Süß, sauer, salzig, bitter – die vier Geschmacksrichtungen kennt jeder und auch die fünfte – Umami – wird in den Köpfen immer präsenter. Was hingegen aber noch kaum jemandem ein Begriff sein dürfte, ist Kokumi. „Das ist der sechste Geschmackssinn“, weiß Junggastronom Karn Gill und erklärt: „Kokumi ist eine relativ neue Entdeckung in Japan und gibt es dort erst seit rund zwanzig Jahren.

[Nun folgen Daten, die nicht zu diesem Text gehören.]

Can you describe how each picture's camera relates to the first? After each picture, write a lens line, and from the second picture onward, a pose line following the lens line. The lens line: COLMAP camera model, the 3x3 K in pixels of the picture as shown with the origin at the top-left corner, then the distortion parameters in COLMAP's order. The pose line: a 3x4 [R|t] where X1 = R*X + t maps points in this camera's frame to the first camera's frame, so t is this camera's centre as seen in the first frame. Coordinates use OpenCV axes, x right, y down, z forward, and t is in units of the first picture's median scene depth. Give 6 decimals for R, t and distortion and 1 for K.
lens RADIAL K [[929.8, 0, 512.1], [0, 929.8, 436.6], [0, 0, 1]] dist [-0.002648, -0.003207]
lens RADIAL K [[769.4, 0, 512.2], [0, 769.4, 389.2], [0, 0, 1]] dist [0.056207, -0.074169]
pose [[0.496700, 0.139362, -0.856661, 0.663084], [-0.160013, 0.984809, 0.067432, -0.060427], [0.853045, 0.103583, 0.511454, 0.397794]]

Übersetzt bedeutet es in etwa so viel wie natürlicher Geschmacksreichtum.“ Dabei werden die Produkte so eingesetzt und zubereitet, dass sie ohne Zusatzstoffe eine Geschmacksverstärkung erzeugen. „Unser Ziel ist es, aus den einzelnen Zutaten noch mehr Geschmack herauszuholen“, sagt Gill und so hat er kurzerhand sein Restaurant in Anlehnung an diesen Geschmackssinn benannt.

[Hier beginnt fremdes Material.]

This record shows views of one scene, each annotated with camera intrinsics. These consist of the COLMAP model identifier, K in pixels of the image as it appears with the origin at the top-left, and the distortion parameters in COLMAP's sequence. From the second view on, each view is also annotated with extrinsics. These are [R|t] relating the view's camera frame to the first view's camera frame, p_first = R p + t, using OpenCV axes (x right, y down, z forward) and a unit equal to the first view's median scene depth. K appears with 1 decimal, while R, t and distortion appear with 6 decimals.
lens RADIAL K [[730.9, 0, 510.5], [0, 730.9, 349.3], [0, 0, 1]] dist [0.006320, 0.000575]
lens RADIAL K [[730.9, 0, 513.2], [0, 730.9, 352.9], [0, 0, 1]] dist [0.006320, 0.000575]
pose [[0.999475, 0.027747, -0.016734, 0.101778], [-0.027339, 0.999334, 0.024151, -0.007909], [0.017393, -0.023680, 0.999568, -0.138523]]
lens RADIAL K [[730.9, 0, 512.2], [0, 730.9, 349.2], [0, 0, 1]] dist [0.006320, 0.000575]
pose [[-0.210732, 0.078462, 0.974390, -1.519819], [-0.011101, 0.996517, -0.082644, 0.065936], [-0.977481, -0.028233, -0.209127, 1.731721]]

Ab Ende September möchte er im Kokumy moderne asiatische Fusion-Küche servieren, die sich auf die sechs Länder Japan, China, Vietnam, Malaysia, Thailand und Südkorea beruft. „Wir servieren alles in Tapas-Portionen, dann kann man mehr probieren und alles miteinander teilen“, sagt Gill. Geplant ist eine Auswahl von rund 35 Speisen, viele davon vegan aber auch mit Fleisch und Fisch, wie zum Beispiel das Redfish Curry oder der Crispy Duck Salad. Bei letzterem handelt es sich um einen Entensalat, der mit Grapefruit, Gurke und Shisoblättern serviert wird. Bei dem Curry kommt Rotbarsch in cremiger Sauce aus Kokosnuss, Zitronengras und Galgant auf den Teller.

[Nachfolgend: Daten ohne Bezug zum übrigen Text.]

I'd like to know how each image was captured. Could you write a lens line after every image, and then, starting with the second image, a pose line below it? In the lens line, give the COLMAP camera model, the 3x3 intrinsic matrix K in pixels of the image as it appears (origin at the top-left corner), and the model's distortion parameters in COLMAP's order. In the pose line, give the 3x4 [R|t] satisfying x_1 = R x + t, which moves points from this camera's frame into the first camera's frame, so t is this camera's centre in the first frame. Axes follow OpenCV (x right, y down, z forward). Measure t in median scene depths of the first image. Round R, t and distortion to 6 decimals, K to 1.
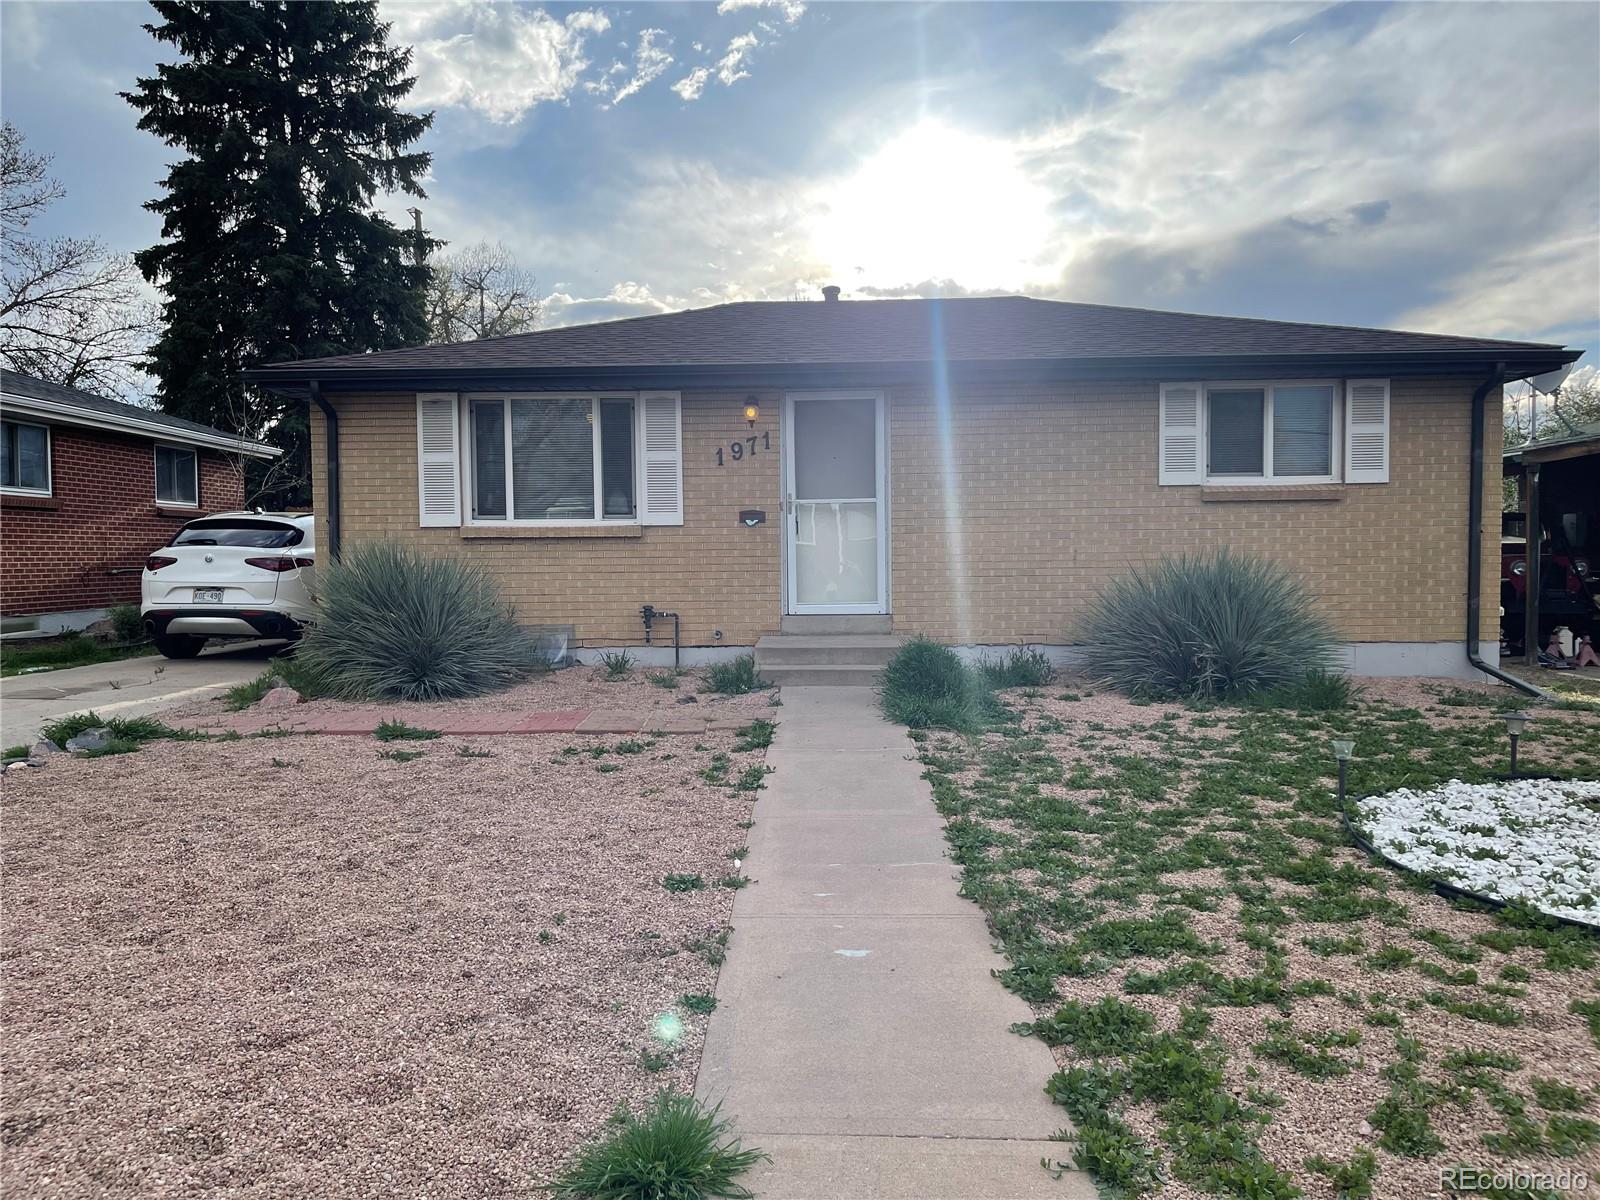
lens RADIAL K [[1206.2, 0, 800.8], [0, 1206.2, 607.4], [0, 0, 1]] dist [0.121917, -0.164673]
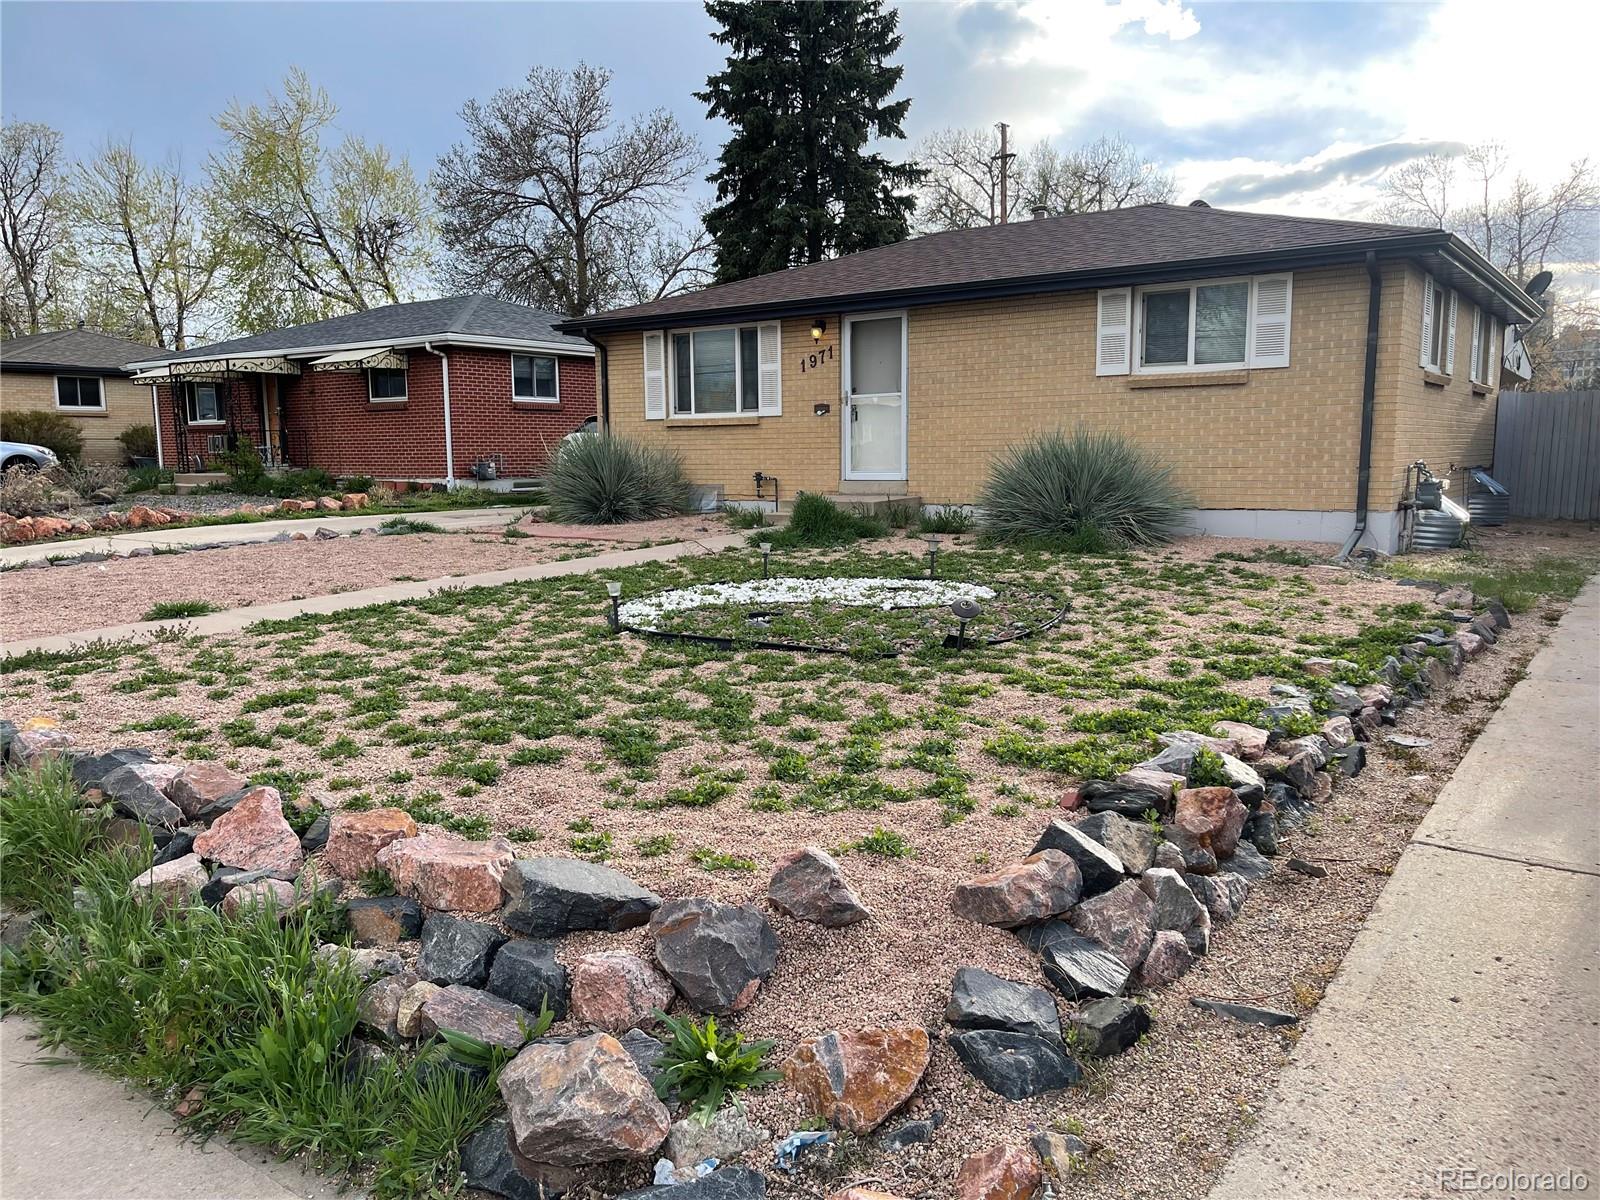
lens RADIAL K [[1206.2, 0, 800.8], [0, 1206.2, 607.4], [0, 0, 1]] dist [0.121917, -0.164673]
pose [[0.827991, 0.073656, -0.555883, 0.730959], [-0.021623, 0.994792, 0.099605, 0.014535], [0.560325, -0.070452, 0.825271, -0.182489]]
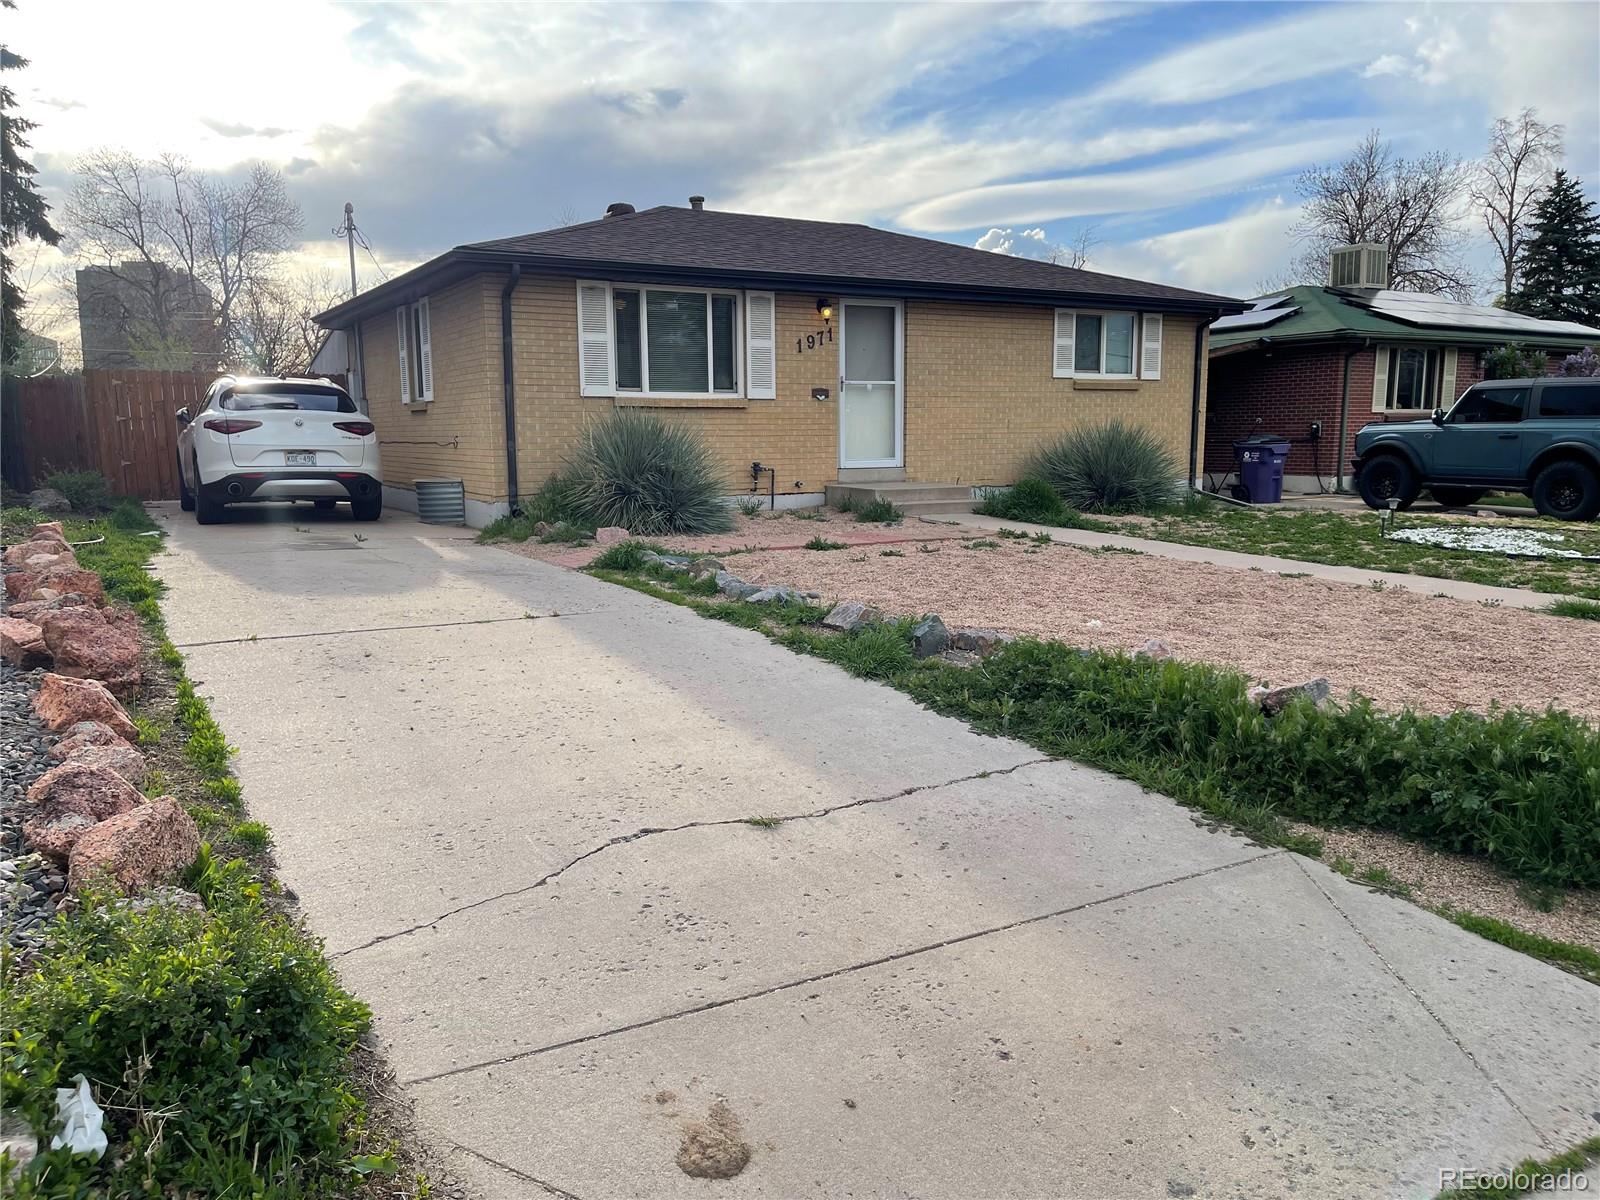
lens RADIAL K [[1206.2, 0, 800.8], [0, 1206.2, 607.4], [0, 0, 1]] dist [0.121917, -0.164673]
pose [[0.845853, -0.071866, 0.528552, -0.770617], [0.024719, 0.995099, 0.095743, 0.030160], [-0.532842, -0.067919, 0.843484, -0.117283]]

Vom Ambiente soll es schlicht und clean werden, „wir nennen es gerne japanisch-skandinavisch“, erklärt Gill und ergänzt: „So bunt und auffällig wie das Logo wird es definitiv nicht.“ Letzteres ziert bereits mit seinen Pastellfarben in Lila, Lachs und Rot das Fenster der Location in der Kaiserstraße rechts neben der Filiale von EatDOORI. Im Innenraum soll es rund 60 Sitzplätze geben, eine große Bar soll Teil des Raumkonzepts werden. Dort soll es neben klassischen Softdrinks auch asiatische Versionen sowie besondere Cocktails und auch einige Mocktails – also Cocktails ohne Alkohol – geben.

„Wenn alles gut läuft, schaffen wir es im September“, sagt Gill mit Blick auf die Eröffnung. Doch versprechen möchte der 28-jährige nichts. "Wann die Feier dann genau stattfindet, werden wir noch bekanntgeben.“ Ein Sprung ins kalte Wasser wird es jedoch nicht, denn erstes Feedback konnten er und sein Team bereits mit einem Pop-Up Stand in der Open-Air-Location YARD und an der Bahnhofsviertelnacht vor kurzem einsammeln.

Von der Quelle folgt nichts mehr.